Sinopec Group, China's top refiner, denied on Thursday the market talk that the government would stop subsidizing the company or cancel import tax rebates, local media reported Friday.
The company had not received any notice from the government on calling off the favorable policies, Beijing Times quoted an unidentified Sinopec official as saying.
China has been subsidizing Sinopec and the China National Petroleum Corporation (CNPC), the country's largest oil producer, to cushion them from soaring world crude prices, as refined oil is sold at state-capped, below-cost prices nationwide.

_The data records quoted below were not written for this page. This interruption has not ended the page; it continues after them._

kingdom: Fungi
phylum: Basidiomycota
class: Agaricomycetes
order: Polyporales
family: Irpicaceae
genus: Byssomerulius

The government mentioned policies would be adjusted once fuel prices were straightened, but the recent increases had only lessened the distortion instead of removing it completely, the official said.
On June 20, China raised the benchmark retail price of gasoline and diesel by 16 percent and 18 percent respectively.
Following the adjustment, Sinopec now sells gasoline in Beijing at 7.19 yuan (1.04 U.S. dollars) per liter for the highest grade of 98# petrol, still about half of that in Hong Kong.
Counting all the subsidies and price adjustment, Sinopec was still losing 900 yuan for refining each tonne of oil, according to the source.
In April, Sinopec received 7.1 billion yuan in subsidies in April. This followed 5 billion yuan in 2006, 4.9 billion yuan in 2007 and 7.4 billion yuan in the first quarter this year.
The company also received 2.51 billion yuan in refunded value-added taxes on imported gas and diesel from April to June, according to the Ministry of Finance.
The tax rebates, however, may be ended from July, said Thursday's Securities Times.
Sinopec shares rose 0.41 percent on Thursday in Shanghai, under-performing the benchmark Shanghai Composite Index that rose 1.95 percent. It slipped 1.34 percent to 9.6 yuan on Friday morning.